━━ Raw data

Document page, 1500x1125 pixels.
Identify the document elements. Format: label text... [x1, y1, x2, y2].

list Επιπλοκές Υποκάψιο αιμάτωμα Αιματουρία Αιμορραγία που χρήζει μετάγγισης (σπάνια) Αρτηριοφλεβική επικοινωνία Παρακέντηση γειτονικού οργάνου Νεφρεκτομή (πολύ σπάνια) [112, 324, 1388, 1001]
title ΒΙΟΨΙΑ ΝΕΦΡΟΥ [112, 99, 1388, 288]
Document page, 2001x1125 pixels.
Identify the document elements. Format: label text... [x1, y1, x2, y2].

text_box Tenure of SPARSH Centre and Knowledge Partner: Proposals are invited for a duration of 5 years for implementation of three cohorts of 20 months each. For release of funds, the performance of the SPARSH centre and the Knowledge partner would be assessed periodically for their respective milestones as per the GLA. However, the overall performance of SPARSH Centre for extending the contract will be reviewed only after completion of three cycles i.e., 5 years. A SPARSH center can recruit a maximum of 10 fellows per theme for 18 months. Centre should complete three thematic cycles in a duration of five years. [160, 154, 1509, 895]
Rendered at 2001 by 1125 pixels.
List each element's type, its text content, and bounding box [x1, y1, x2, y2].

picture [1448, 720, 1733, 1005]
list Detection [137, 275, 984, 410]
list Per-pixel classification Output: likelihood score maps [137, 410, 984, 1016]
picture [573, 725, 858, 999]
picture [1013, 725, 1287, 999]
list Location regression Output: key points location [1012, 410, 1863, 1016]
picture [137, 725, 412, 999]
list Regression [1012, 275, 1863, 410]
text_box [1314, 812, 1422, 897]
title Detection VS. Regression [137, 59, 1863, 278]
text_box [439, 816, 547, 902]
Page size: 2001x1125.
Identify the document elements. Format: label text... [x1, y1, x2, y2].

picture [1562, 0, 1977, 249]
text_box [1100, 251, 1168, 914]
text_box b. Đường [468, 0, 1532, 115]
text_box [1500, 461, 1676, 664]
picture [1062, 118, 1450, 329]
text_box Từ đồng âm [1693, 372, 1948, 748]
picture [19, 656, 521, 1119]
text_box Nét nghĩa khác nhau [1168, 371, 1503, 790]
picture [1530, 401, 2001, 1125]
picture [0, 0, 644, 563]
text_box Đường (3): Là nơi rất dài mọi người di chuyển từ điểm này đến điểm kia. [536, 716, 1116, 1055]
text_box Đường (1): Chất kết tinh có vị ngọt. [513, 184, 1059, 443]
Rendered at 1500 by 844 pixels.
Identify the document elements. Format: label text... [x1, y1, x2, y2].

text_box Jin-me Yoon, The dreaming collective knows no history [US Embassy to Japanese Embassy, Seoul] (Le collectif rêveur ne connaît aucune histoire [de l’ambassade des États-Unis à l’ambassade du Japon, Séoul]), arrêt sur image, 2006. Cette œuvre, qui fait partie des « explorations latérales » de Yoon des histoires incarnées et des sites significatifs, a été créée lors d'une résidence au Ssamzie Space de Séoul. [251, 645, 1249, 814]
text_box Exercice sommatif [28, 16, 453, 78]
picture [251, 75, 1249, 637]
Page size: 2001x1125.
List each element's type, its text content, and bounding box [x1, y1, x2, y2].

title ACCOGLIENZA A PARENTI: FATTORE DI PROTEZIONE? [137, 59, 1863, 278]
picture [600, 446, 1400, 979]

━━━━

Your instructions: Among the records above, repeat exactly the line with "Rendered at 2001 by 1125 pixels.", the line with "Rendered at 1500 by 844 pixels.", and every line in between, and only those.

Result of the exercise:
Rendered at 2001 by 1125 pixels.
List each element's type, its text content, and bounding box [x1, y1, x2, y2].

picture [1448, 720, 1733, 1005]
list Detection [137, 275, 984, 410]
list Per-pixel classification Output: likelihood score maps [137, 410, 984, 1016]
picture [573, 725, 858, 999]
picture [1013, 725, 1287, 999]
list Location regression Output: key points location [1012, 410, 1863, 1016]
picture [137, 725, 412, 999]
list Regression [1012, 275, 1863, 410]
text_box [1314, 812, 1422, 897]
title Detection VS. Regression [137, 59, 1863, 278]
text_box [439, 816, 547, 902]
Page size: 2001x1125.
Identify the document elements. Format: label text... [x1, y1, x2, y2].

picture [1562, 0, 1977, 249]
text_box [1100, 251, 1168, 914]
text_box b. Đường [468, 0, 1532, 115]
text_box [1500, 461, 1676, 664]
picture [1062, 118, 1450, 329]
text_box Từ đồng âm [1693, 372, 1948, 748]
picture [19, 656, 521, 1119]
text_box Nét nghĩa khác nhau [1168, 371, 1503, 790]
picture [1530, 401, 2001, 1125]
picture [0, 0, 644, 563]
text_box Đường (3): Là nơi rất dài mọi người di chuyển từ điểm này đến điểm kia. [536, 716, 1116, 1055]
text_box Đường (1): Chất kết tinh có vị ngọt. [513, 184, 1059, 443]
Rendered at 1500 by 844 pixels.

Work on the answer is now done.